Ils ont même déclaré mardi un nouveau sit-in illimité à Wad Madani, à 200km au sud de Khartoum. Et mercredi après-midi, ils appellent à un « défilé des femmes » à Khartoum alors que ces dernières ont joué un rôle majeur en 2019. 

Lors de la « révolution » qui a renversé le général Béchir, les manifestants avaient maintenu leurs sit-in huit mois. Ils avaient alors obtenu que l'armée partage le pouvoir avec les civils pour mener le pays vers ses premières élections démocratiques. 

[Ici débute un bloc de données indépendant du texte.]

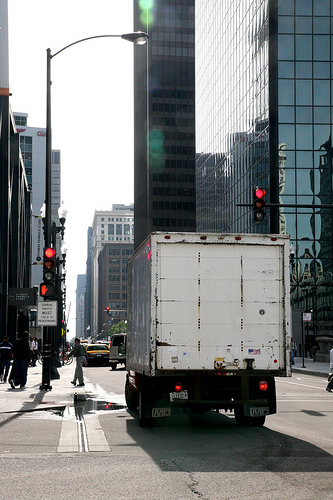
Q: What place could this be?
A: It is a street.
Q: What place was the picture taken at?
A: It was taken at the street.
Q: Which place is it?
A: It is a street.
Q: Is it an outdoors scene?
A: Yes, it is outdoors.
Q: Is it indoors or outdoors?
A: It is outdoors.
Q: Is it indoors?
A: No, it is outdoors.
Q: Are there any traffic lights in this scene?
A: Yes, there is a traffic light.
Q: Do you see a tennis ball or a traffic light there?
A: Yes, there is a traffic light.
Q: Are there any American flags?
A: No, there are no American flags.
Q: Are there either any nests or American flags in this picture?
A: No, there are no American flags or nests.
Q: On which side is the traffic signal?
A: The traffic signal is on the left of the image.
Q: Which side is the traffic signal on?
A: The traffic signal is on the left of the image.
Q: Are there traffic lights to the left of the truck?
A: Yes, there is a traffic light to the left of the truck.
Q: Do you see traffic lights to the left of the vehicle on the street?
A: Yes, there is a traffic light to the left of the truck.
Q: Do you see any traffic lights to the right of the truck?
A: No, the traffic light is to the left of the truck.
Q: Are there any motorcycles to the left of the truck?
A: No, there is a traffic light to the left of the truck.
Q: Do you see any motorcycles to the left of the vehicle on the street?
A: No, there is a traffic light to the left of the truck.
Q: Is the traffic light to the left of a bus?
A: No, the traffic light is to the left of the truck.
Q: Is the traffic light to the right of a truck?
A: No, the traffic light is to the left of a truck.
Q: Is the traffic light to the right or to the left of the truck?
A: The traffic light is to the left of the truck.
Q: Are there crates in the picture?
A: No, there are no crates.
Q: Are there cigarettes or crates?
A: No, there are no crates or cigarettes.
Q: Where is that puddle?
A: The puddle is on the street.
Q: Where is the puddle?
A: The puddle is on the street.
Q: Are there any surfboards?
A: No, there are no surfboards.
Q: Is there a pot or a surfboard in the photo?
A: No, there are no surfboards or pots.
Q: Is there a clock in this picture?
A: No, there are no clocks.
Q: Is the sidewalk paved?
A: Yes, the sidewalk is paved.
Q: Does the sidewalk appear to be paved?
A: Yes, the sidewalk is paved.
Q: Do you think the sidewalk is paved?
A: Yes, the sidewalk is paved.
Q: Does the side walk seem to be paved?
A: Yes, the side walk is paved.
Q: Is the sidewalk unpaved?
A: No, the sidewalk is paved.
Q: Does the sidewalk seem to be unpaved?
A: No, the sidewalk is paved.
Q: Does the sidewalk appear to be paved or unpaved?
A: The sidewalk is paved.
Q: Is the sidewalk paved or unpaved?
A: The sidewalk is paved.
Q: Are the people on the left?
A: Yes, the people are on the left of the image.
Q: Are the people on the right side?
A: No, the people are on the left of the image.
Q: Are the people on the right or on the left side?
A: The people are on the left of the image.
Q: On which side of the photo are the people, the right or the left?
A: The people are on the left of the image.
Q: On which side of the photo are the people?
A: The people are on the left of the image.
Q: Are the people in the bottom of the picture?
A: Yes, the people are in the bottom of the image.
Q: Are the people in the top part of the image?
A: No, the people are in the bottom of the image.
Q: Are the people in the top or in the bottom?
A: The people are in the bottom of the image.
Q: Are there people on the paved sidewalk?
A: Yes, there are people on the side walk.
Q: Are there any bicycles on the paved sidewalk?
A: No, there are people on the sidewalk.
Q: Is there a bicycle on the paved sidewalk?
A: No, there are people on the sidewalk.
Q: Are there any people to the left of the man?
A: Yes, there are people to the left of the man.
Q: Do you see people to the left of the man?
A: Yes, there are people to the left of the man.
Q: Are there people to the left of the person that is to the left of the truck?
A: Yes, there are people to the left of the man.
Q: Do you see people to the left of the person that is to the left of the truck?
A: Yes, there are people to the left of the man.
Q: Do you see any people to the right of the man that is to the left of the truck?
A: No, the people are to the left of the man.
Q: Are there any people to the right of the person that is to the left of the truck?
A: No, the people are to the left of the man.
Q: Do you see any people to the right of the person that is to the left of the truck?
A: No, the people are to the left of the man.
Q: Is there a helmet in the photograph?
A: No, there are no helmets.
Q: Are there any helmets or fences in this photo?
A: No, there are no helmets or fences.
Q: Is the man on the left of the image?
A: Yes, the man is on the left of the image.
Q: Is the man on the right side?
A: No, the man is on the left of the image.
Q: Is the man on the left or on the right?
A: The man is on the left of the image.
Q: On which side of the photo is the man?
A: The man is on the left of the image.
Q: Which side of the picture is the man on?
A: The man is on the left of the image.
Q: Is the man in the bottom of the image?
A: Yes, the man is in the bottom of the image.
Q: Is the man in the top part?
A: No, the man is in the bottom of the image.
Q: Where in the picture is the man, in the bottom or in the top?
A: The man is in the bottom of the image.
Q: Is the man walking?
A: Yes, the man is walking.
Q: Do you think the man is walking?
A: Yes, the man is walking.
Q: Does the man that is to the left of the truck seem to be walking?
A: Yes, the man is walking.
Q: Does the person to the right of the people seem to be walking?
A: Yes, the man is walking.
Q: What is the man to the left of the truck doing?
A: The man is walking.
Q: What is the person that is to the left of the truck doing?
A: The man is walking.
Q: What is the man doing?
A: The man is walking.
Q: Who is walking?
A: The man is walking.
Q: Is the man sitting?
A: No, the man is walking.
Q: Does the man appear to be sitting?
A: No, the man is walking.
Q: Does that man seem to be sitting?
A: No, the man is walking.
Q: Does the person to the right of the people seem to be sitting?
A: No, the man is walking.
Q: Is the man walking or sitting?
A: The man is walking.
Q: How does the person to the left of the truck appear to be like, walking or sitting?
A: The man is walking.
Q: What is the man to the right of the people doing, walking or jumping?
A: The man is walking.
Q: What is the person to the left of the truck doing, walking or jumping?
A: The man is walking.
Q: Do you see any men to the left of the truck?
A: Yes, there is a man to the left of the truck.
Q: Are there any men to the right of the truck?
A: No, the man is to the left of the truck.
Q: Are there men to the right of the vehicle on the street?
A: No, the man is to the left of the truck.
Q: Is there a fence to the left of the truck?
A: No, there is a man to the left of the truck.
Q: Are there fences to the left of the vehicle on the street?
A: No, there is a man to the left of the truck.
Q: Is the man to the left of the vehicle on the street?
A: Yes, the man is to the left of the truck.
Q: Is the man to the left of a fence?
A: No, the man is to the left of the truck.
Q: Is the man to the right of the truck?
A: No, the man is to the left of the truck.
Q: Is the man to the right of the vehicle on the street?
A: No, the man is to the left of the truck.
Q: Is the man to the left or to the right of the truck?
A: The man is to the left of the truck.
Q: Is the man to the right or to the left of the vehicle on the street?
A: The man is to the left of the truck.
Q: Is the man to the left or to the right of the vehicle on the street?
A: The man is to the left of the truck.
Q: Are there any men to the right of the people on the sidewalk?
A: Yes, there is a man to the right of the people.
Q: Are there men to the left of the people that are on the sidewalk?
A: No, the man is to the right of the people.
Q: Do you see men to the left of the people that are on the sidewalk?
A: No, the man is to the right of the people.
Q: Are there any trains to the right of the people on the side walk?
A: No, there is a man to the right of the people.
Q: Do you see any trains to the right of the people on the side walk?
A: No, there is a man to the right of the people.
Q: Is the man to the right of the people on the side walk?
A: Yes, the man is to the right of the people.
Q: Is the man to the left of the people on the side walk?
A: No, the man is to the right of the people.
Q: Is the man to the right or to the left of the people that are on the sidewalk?
A: The man is to the right of the people.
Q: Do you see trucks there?
A: Yes, there is a truck.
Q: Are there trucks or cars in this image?
A: Yes, there is a truck.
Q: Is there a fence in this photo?
A: No, there are no fences.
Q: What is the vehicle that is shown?
A: The vehicle is a truck.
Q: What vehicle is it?
A: The vehicle is a truck.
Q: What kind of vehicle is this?
A: This is a truck.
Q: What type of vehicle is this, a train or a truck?
A: This is a truck.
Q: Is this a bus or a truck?
A: This is a truck.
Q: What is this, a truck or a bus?
A: This is a truck.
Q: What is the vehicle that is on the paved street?
A: The vehicle is a truck.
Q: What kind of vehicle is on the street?
A: The vehicle is a truck.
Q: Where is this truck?
A: The truck is on the street.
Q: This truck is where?
A: The truck is on the street.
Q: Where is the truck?
A: The truck is on the street.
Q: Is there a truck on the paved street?
A: Yes, there is a truck on the street.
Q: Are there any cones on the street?
A: No, there is a truck on the street.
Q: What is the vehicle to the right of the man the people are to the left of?
A: The vehicle is a truck.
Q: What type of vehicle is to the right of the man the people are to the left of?
A: The vehicle is a truck.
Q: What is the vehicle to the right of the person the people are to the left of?
A: The vehicle is a truck.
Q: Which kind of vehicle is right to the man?
A: The vehicle is a truck.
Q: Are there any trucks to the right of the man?
A: Yes, there is a truck to the right of the man.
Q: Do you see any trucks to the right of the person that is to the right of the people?
A: Yes, there is a truck to the right of the man.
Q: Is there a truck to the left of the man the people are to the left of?
A: No, the truck is to the right of the man.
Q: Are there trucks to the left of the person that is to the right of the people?
A: No, the truck is to the right of the man.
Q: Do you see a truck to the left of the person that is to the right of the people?
A: No, the truck is to the right of the man.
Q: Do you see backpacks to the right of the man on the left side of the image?
A: No, there is a truck to the right of the man.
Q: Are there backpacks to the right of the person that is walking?
A: No, there is a truck to the right of the man.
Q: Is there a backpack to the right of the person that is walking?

« Nous ne partirons pas d'ici avant d'obtenir un gouvernement civil », déclarait mardi un des manifestants depuis Wad Madani, Mahmoud Mirghani. 

« Loup déguisé en mouton »  

« On a lancé ce sit-in en réponse au discours de Burhane le putschiste, on veut la liberté, la paix, la justice et un gouvernement civil », renchérissait une autre manifestante, Safa Abderrahim. 

L'ONU a dit mardi espérer que l'annonce du général Burhane « crée une opportunité pour obtenir un accord ». 

Les Etats-Unis ont pour leur part jugé qu'il était « trop tôt » pour en évaluer l'impact, appelant toutes les parties à chercher un accord vers « un gouvernement dirigé par des civils » avec des « élections libres ». 

Mais pour Yasser Arman, cadre des FLC, »le discours de Burhane s'adresse surtout à la communauté internationale dont certains membres veulent des solutions rapides (...) privilégiant la stabilité à la démocratie ». 

Pour ce dirigeant civil, Burhane veut « choisir un Premier ministre qui sera un loup déguisé en mouton et prendra ses ordres auprès du Conseil suprême des forces armées, ainsi l'armée gardera les pouvoirs souverains et exécutifs sous prétexte d'une solution politique ». 

Pour la rue aussi, le nerf de la guerre se trouve dans les caisses vides de l'Etat, alors que le pays est privé de  son aide internationale depuis le putsch et pris entre dévaluation exponentielle et inflation à plus de 200%. 

« Tout le peuple soudanais a vu l'économie s'écrouler depuis le coup d'Etat », lançait mardi un manifestant à Khartoum alors qu'aujourd'hui encore 80% des ressources échappent au contrôle du ministère des Finances. 

On ignore quelle est la part des militaires dans l'économie, mais ils tiennent de nombreuses entreprises allant de l'élevage de volailles au BTP. 

« Burhane doit remettre à la justice tous ceux qui ont tué (des manifestants) et il est le premier d'entre eux », affirmait mardi un manifestant à Khartoum sous couvert d'anonymat.